[Items drawn from a data source]
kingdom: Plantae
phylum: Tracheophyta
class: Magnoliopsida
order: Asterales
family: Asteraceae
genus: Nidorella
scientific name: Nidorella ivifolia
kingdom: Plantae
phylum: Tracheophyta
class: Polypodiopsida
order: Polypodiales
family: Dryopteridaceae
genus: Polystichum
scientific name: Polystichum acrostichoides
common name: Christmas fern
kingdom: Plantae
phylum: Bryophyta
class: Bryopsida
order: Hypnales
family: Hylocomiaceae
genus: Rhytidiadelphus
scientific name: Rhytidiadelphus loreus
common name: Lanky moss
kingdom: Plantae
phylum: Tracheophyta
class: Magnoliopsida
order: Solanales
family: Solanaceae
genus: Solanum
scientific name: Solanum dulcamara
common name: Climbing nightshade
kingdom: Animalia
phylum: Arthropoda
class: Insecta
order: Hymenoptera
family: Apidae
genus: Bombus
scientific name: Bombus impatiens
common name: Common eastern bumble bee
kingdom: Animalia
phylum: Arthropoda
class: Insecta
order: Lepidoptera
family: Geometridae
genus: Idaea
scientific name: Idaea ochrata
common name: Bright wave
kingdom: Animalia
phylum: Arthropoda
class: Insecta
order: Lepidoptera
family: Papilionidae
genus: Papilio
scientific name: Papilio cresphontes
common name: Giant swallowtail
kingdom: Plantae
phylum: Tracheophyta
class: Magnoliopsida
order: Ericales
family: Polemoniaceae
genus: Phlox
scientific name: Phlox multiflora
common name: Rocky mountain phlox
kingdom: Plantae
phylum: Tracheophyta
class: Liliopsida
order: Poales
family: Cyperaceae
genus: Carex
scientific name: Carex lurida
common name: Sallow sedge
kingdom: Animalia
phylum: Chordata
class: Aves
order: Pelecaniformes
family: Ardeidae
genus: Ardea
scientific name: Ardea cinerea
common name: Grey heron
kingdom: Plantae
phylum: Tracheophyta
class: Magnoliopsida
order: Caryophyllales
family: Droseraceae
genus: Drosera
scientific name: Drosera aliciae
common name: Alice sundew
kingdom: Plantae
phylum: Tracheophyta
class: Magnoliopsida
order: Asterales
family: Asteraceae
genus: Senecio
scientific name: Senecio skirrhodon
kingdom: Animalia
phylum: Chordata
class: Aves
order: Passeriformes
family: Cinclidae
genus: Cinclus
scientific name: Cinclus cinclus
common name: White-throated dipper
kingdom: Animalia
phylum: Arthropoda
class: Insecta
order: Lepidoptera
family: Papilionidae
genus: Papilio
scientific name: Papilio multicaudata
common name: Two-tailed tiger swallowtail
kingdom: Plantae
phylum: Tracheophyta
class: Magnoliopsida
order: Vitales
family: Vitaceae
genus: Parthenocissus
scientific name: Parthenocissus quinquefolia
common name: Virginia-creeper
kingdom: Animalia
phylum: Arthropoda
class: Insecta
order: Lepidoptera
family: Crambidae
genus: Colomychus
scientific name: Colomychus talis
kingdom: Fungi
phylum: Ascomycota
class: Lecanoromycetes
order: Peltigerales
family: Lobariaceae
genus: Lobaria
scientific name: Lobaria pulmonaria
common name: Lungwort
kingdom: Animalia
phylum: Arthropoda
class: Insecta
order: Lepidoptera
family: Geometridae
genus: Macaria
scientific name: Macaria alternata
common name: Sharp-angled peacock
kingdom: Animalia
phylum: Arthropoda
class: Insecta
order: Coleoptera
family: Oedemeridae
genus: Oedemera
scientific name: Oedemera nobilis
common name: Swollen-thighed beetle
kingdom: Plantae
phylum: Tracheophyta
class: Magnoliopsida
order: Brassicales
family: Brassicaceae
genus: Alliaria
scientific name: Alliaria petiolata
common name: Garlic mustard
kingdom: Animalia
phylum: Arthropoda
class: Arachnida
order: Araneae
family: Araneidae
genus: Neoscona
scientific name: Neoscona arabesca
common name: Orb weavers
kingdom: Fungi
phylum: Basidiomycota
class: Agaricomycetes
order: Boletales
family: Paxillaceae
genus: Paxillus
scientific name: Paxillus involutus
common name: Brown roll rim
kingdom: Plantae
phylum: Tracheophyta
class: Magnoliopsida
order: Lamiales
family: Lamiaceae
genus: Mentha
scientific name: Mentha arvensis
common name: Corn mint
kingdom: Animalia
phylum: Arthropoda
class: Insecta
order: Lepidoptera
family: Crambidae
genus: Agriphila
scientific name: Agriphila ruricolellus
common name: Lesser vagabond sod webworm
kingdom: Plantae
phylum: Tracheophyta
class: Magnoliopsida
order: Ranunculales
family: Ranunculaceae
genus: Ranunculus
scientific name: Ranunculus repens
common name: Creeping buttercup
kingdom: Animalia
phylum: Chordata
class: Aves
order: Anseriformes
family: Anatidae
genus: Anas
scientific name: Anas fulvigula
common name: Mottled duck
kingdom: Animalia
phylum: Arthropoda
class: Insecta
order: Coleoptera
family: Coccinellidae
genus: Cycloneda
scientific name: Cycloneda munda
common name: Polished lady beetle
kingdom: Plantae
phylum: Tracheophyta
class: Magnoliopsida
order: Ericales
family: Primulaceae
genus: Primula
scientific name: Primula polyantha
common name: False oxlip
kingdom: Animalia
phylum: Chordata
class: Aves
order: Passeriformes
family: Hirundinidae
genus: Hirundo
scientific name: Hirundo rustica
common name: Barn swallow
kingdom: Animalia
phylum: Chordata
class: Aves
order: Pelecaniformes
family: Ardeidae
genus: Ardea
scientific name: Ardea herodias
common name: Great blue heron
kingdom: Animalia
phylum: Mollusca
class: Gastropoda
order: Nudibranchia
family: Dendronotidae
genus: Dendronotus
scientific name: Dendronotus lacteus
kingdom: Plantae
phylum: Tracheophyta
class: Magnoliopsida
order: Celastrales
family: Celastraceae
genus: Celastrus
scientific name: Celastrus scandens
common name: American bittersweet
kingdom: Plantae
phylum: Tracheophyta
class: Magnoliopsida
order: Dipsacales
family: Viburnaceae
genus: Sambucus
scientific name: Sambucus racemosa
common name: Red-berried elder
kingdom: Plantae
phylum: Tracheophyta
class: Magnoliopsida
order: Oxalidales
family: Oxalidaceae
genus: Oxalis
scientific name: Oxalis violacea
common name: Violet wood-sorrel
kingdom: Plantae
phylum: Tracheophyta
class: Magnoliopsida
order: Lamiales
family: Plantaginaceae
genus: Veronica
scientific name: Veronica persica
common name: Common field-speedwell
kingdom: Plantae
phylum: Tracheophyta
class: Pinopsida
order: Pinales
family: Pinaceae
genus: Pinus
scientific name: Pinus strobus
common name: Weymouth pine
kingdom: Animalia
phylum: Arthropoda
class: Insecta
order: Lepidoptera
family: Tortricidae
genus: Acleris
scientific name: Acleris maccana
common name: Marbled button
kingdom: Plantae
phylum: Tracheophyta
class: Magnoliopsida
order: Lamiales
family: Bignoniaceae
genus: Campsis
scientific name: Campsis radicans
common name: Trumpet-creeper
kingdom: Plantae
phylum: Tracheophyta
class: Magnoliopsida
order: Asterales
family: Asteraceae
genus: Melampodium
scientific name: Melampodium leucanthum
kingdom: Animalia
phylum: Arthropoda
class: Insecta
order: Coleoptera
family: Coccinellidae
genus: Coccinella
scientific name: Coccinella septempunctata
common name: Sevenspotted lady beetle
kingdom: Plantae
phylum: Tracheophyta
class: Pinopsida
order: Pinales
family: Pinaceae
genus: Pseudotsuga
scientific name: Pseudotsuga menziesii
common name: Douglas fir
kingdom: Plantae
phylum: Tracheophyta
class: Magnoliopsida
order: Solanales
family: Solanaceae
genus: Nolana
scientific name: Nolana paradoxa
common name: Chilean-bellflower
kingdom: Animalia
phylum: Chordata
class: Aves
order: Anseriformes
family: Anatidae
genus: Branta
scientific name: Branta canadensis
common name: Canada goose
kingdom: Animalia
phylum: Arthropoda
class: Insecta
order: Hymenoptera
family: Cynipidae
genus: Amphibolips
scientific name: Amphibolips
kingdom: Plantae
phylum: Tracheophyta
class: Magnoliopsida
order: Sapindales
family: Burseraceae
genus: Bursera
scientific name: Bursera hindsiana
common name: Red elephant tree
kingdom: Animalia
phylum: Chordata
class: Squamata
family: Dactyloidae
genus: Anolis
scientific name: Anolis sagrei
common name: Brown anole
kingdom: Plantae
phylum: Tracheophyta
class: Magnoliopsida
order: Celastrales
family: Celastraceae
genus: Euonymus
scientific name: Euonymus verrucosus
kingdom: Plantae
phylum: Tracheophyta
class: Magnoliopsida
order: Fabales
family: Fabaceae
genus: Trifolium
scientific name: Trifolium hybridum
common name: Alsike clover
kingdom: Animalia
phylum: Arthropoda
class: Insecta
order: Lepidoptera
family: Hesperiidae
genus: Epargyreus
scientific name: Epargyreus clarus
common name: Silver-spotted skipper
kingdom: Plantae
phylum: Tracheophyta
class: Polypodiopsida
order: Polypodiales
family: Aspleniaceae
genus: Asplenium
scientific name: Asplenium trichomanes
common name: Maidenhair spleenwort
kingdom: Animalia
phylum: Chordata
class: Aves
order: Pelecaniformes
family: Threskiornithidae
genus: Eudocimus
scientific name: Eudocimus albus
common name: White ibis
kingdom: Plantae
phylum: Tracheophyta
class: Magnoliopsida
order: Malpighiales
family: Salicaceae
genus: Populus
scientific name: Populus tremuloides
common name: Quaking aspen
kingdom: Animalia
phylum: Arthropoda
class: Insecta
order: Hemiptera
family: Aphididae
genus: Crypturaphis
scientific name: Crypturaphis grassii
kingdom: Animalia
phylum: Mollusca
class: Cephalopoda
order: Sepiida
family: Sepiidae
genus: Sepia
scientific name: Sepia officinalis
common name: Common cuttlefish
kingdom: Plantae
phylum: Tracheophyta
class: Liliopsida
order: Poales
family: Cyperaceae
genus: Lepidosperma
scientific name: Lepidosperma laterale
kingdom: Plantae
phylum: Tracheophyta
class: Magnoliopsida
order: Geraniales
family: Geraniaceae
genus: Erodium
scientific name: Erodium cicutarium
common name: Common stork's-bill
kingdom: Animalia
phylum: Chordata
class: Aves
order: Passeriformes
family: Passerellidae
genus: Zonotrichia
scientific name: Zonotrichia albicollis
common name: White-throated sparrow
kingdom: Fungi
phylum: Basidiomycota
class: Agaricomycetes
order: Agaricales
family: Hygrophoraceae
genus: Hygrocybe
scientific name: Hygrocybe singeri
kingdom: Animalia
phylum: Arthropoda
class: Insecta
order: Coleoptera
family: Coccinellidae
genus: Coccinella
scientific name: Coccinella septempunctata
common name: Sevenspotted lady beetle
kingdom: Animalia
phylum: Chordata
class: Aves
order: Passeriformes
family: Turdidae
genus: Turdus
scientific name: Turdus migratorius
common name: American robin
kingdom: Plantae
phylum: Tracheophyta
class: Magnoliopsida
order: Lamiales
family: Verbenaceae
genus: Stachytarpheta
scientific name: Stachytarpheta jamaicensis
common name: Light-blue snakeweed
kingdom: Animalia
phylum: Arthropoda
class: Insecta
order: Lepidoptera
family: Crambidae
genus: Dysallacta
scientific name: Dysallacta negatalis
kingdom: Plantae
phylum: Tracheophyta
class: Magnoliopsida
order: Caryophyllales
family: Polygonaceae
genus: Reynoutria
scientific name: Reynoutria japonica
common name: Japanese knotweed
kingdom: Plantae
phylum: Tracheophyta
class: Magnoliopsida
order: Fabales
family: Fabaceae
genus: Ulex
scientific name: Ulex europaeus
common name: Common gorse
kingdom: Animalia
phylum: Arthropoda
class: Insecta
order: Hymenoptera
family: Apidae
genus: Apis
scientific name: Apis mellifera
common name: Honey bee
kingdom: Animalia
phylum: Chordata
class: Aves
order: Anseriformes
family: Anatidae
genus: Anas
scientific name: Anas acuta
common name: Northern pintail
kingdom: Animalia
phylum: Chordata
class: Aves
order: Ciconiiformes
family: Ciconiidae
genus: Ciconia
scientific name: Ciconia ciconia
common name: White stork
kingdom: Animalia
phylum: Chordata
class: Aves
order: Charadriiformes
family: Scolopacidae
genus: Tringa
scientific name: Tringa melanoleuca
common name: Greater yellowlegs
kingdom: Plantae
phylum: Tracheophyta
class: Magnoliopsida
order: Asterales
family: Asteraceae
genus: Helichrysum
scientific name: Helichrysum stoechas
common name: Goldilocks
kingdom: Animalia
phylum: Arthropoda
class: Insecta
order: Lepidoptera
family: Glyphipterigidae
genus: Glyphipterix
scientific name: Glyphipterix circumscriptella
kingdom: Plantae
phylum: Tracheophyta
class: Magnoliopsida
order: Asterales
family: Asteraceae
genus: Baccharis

**PROBLEM DETAILS**
Please copy out the lines of the listing from the line containing "common name: Marbled button" through the line containing "scientific name: Pseudotsuga menziesii", both included, without any changes.

**WRITTEN SOLUTION**
common name: Marbled button
kingdom: Plantae
phylum: Tracheophyta
class: Magnoliopsida
order: Lamiales
family: Bignoniaceae
genus: Campsis
scientific name: Campsis radicans
common name: Trumpet-creeper
kingdom: Plantae
phylum: Tracheophyta
class: Magnoliopsida
order: Asterales
family: Asteraceae
genus: Melampodium
scientific name: Melampodium leucanthum
kingdom: Animalia
phylum: Arthropoda
class: Insecta
order: Coleoptera
family: Coccinellidae
genus: Coccinella
scientific name: Coccinella septempunctata
common name: Sevenspotted lady beetle
kingdom: Plantae
phylum: Tracheophyta
class: Pinopsida
order: Pinales
family: Pinaceae
genus: Pseudotsuga
scientific name: Pseudotsuga menziesii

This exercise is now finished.